Potrete pensare a qualcosa e, se voi lo vorrete, i vostri amici saranno in
grado di vivere la stessa esperienza immediatamente. Sarà questa l’ultima
frontiera della tecnologia”.
Per Mr. Facebook la “telepatia” sarebbe “uno degli ovvi sviluppi della comunicazione”:
“ci sono – afferma Zuckerberg – poche, ma importanti tendenze nella
comunicazione umana che speriamo di migliorare... prima condividevamo solo
testi, ora postiamo principalmente foto. Nel futuro i video saranno ancora più
importanti delle foto. Dopodiché le esperienze di immersione come quelle della
realtà virtuale diventeranno la norma. Dopo ancora...”. Dopo ancora che?
“Dopo ancora, avremo il potere di condividere tutta la nostra
gamma di esperienze emotive e sensoriali con gli altri ogni volta che vorremo”!
Elena Tebano nel suo articolo
ci dice – riferendosi a queste affermazioni di Zuckerberg – “la cosa più
stupefacente è che potrebbe avere ragione”. Beh, stando alle ultimissime
ricerche nel campo delle interfaccie
cervello-macchina e cervello-cervello,
il panorama è davvero avvincente!
Presenterò nella prossima
settimana l’ultimissima ricerca sul sistema denominato “Brain-to-text” pubblicata sulla rivista Front Neurosci a giugno di quest’anno e che costituisce un
importante e capitale passo in avanti nella comunicazione uomo-macchina attraverso
il discorso immaginato.
Tornando all’articolo di Elena
Tebano sul Corriere della Sera del 2
luglio intitolato “Comunicare con la
telepatia. Il sogno di mister Facebook”, Andrea
Moro, neurolinguista e specialista nel settore, commenta gli sviluppi di
queste ricerche: “sembra fantascienza, ma da un certo punto di vista è già
reale perché siamo riusciti ad accedere alla forma che il linguaggio ha nella
mente umana... decodificare quella forma significherebbe leggere il pensiero”.
Ecco allora l’orizzonte del discorso: poter “leggere”
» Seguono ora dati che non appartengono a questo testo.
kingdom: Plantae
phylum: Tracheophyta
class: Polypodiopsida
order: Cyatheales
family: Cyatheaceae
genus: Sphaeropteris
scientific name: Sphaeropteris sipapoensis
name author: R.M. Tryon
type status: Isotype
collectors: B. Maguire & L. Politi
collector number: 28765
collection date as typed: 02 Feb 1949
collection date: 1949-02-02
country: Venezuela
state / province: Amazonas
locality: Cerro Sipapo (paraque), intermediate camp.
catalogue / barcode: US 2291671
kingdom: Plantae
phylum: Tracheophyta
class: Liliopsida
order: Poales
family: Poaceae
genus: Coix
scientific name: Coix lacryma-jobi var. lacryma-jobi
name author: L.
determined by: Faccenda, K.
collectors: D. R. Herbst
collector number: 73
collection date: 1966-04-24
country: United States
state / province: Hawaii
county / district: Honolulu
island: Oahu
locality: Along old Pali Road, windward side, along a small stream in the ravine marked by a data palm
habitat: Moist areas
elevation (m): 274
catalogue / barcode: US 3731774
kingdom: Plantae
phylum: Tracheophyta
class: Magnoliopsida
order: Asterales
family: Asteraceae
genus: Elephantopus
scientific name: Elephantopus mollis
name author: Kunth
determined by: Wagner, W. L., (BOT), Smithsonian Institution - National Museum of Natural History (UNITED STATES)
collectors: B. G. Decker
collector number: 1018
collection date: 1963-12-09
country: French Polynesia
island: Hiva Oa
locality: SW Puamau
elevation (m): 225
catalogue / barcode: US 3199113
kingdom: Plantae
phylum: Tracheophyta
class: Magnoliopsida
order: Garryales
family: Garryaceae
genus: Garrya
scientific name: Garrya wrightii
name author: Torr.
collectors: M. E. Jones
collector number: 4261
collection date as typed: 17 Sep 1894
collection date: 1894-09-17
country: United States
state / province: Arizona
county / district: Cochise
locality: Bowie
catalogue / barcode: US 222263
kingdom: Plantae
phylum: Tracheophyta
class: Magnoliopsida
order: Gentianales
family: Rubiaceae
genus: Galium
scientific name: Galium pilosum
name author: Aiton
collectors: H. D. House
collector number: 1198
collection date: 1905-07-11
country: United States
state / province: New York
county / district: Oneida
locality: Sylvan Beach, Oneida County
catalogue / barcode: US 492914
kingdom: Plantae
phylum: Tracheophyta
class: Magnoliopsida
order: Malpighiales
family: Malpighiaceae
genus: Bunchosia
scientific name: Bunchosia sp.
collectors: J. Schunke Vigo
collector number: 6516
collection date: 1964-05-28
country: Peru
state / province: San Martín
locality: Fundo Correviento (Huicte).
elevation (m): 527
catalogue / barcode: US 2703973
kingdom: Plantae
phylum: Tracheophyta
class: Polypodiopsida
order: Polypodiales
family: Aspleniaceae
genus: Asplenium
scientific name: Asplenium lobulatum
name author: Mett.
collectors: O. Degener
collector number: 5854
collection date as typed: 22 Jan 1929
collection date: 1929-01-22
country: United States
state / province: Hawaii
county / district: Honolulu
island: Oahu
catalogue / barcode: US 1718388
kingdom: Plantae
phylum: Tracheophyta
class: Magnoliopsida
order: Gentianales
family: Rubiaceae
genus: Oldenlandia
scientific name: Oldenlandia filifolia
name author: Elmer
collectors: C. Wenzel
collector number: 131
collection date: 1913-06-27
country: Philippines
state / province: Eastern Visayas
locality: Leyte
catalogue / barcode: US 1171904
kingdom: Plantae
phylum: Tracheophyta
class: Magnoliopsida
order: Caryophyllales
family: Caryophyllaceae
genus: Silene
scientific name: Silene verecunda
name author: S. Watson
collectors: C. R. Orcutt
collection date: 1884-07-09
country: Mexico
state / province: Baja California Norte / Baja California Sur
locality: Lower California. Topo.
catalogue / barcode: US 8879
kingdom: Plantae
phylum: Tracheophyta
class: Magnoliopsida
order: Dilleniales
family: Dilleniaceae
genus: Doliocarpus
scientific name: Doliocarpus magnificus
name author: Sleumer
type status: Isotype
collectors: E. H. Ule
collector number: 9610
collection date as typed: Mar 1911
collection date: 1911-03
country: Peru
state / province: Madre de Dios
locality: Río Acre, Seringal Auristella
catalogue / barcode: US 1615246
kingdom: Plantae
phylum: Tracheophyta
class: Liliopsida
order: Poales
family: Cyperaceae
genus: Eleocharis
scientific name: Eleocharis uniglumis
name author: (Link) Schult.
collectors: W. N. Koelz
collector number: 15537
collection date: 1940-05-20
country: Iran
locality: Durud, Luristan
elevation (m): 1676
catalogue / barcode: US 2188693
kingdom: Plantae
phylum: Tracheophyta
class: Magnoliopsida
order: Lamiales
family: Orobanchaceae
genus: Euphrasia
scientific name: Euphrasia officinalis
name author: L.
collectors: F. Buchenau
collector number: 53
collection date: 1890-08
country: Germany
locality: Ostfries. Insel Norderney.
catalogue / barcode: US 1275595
il pensiero umano attraverso la decodifica dei rispettivi correlati neurali
(cioè di ciò che accade nel nostro cervello quando pensiamo, immaginiamo,
vogliamo o desideriamo qualcosa).
Il professor Moro spiega così le
ricerche in questa frontiera: “siamo partiti considerando come è fatto il linguaggio umano, che fisicamente sta in due posti:
fuori dal cervello, dove è formato da onde sonore (le parole), e dentro il
cervello. Anche qui è costituito da onde, ma elettriche: sono gli impulsi con
cui comunicano i neuroni”. Una bella immagine, semplice e comprensibile.
“Ci siamo chiesti: che
parentela c’è tra le onde fuori e quelle dentro? Se inizio a pensare una frase,
che forma ha la sua onda prima che entri nella bocca e si trasformi in suono?”. Negli esperimenti di Moro sono stati
coinvolti dei volontari: “abbiamo rilevato le onde elettriche che si formavano
nella loro mente quando parlavano, e abbiamo visto che la loro forma era
straordinariamente simile a quella delle onde sonore... Poi abbiamo chiesto ai
soggetti di leggere mentalmente la frase senza parlare. Abbiamo visto che
succede la stessa cosa: la struttura del
pensiero linguistico imita quella del linguaggio sonoro. Quindi si può ipotizzare un apparecchio che
registra le onde elettriche del cervello e le rende leggibili senza la mediazione
del suono... Le onde del pensiero potrebbero essere comunicate direttamente
a un’altra testa lontana... Al momento ci sono solo dei limiti tecnologici”.
Ecco come il “sogno di Zuckerberg” già inizia a diventare realtà!
Nelle prossime settimane
approfondirò i risultati neuroscientifici di queste ricerche che vengono
ovviamente accompagnate da riflessioni
neuroetiche e neurobioetiche di estrema pregnanza per l’antropologia.